PE-RLHF：基于人类反馈和物理知识的强化学习，实现安全可靠的自动驾驶

在自动驾驶领域，制定安全可靠的自动驾驶政策仍然是一个重大挑战。近年来，基于人类反馈的强化学习（RLHF）因其具有提高训练安全性和采样效率的潜力而引起了广泛的关注。然而，在自动驾驶领域，现有的支持rlhf的方法在面对不完美的人类演示时往往会动摇，这可能导致训练振荡，甚至比基于规则的方法表现更差。受人类学习过程的启发，我们提出了基于人类反馈的物理增强强化学习（PE-RLHF）。这个新框架将人类反馈（例如，人类干预）和物理知识（例如，交通流模型）协同集成到强化学习的训练循环中。PE-RLHF的关键优势在于，即使在人类反馈质量恶化的情况下，学习策略的表现至少与给定的基于物理的策略一样好，从而确保了可靠的安全性改进。PE-RLHF引入了一个物理增强的人类-人工智能（PE-HAI）协作范式，用于在人类和基于物理的行动之间进行动态行动选择，采用无奖励方法和代理价值函数来捕捉人类偏好，并结合最小干预机制来减少人类导师的认知负荷。在不同驾驶场景下进行的大量实验表明，PE-RLHF在安全性、效率和通用性方面明显优于传统方法，即使在人类反馈质量不同的情况下，也能实现最先进（SOTA）的性能。PE-RLHF背后的理念不仅推动了自动驾驶技术的发展，还可以为其他安全关键领域提供有价值的见解。演示视频和代码可在：https://zilin-huang.github.io/PE-RLHF-website/。

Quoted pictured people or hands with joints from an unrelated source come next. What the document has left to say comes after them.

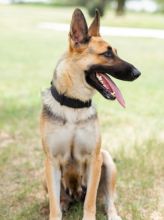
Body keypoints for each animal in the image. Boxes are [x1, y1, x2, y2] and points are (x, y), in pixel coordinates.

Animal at [40, 7, 141, 219]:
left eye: (115, 52)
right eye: (107, 54)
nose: (138, 73)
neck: (74, 106)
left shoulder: (95, 160)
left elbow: (90, 201)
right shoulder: (51, 161)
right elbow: (54, 205)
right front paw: (56, 211)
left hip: (108, 162)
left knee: (108, 200)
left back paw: (113, 214)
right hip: (43, 173)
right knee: (61, 199)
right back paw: (65, 203)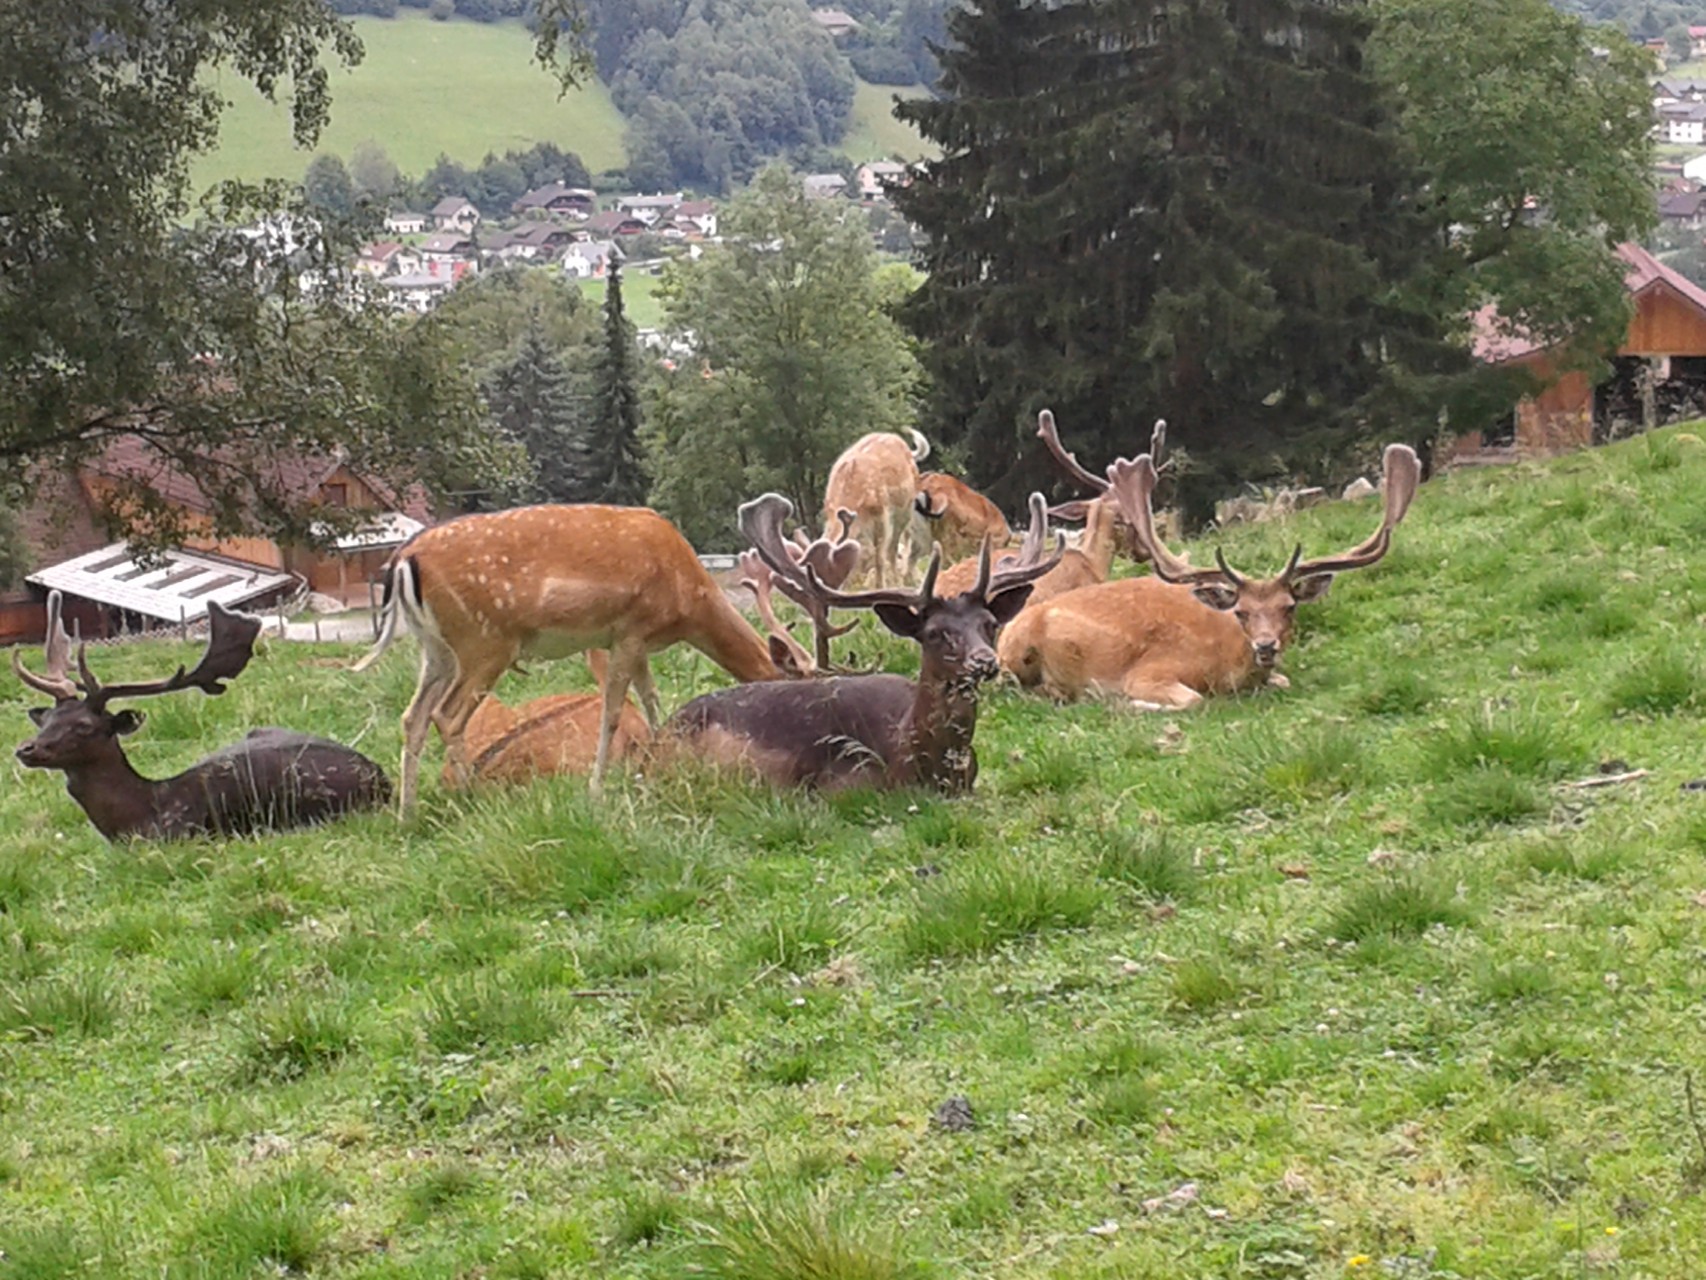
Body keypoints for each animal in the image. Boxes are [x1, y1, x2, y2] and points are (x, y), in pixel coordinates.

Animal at [11, 590, 390, 843]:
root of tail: (380, 774)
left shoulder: (186, 837)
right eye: (46, 719)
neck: (143, 813)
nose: (25, 749)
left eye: (84, 726)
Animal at [353, 508, 805, 815]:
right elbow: (614, 712)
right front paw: (597, 790)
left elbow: (651, 698)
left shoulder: (634, 643)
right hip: (484, 641)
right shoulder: (629, 630)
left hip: (435, 650)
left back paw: (408, 814)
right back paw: (470, 798)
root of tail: (404, 559)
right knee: (447, 716)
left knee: (413, 716)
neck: (690, 603)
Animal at [825, 431, 934, 590]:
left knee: (895, 546)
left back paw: (899, 581)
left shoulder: (882, 515)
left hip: (906, 509)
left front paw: (881, 587)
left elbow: (879, 556)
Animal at [996, 447, 1426, 713]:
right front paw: (1124, 703)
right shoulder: (1150, 672)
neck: (1227, 666)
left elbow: (1284, 681)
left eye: (1289, 607)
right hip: (1016, 656)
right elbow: (1193, 700)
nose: (1266, 646)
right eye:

本文章由计算机程序翻译，如有差异，请以英文原文为准。

求助全文

约1分钟内获得全文求助全文

来源期刊

Transportation Research Part C-Emerging Technologies 工程技术-运输科技

CiteScore

15.80

自引率

12.00%

发文量

332

审稿时长

64 days

期刊介绍： Transportation Research: Part C (TR_C) is dedicated to showcasing high-quality, scholarly research that delves into the development, applications, and implications of transportation systems and emerging technologies. Our focus lies not solely on individual technologies, but rather on their broader implications for the planning, design, operation, control, maintenance, and rehabilitation of transportation systems, services, and components. In essence, the intellectual core of the journal revolves around the transportation aspect rather than the technology itself. We actively encourage the integration of quantitative methods from diverse fields such as operations research, control systems, complex networks, computer science, and artificial intelligence. Join us in exploring the intersection of transportation systems and emerging technologies to drive innovation and progress in the field.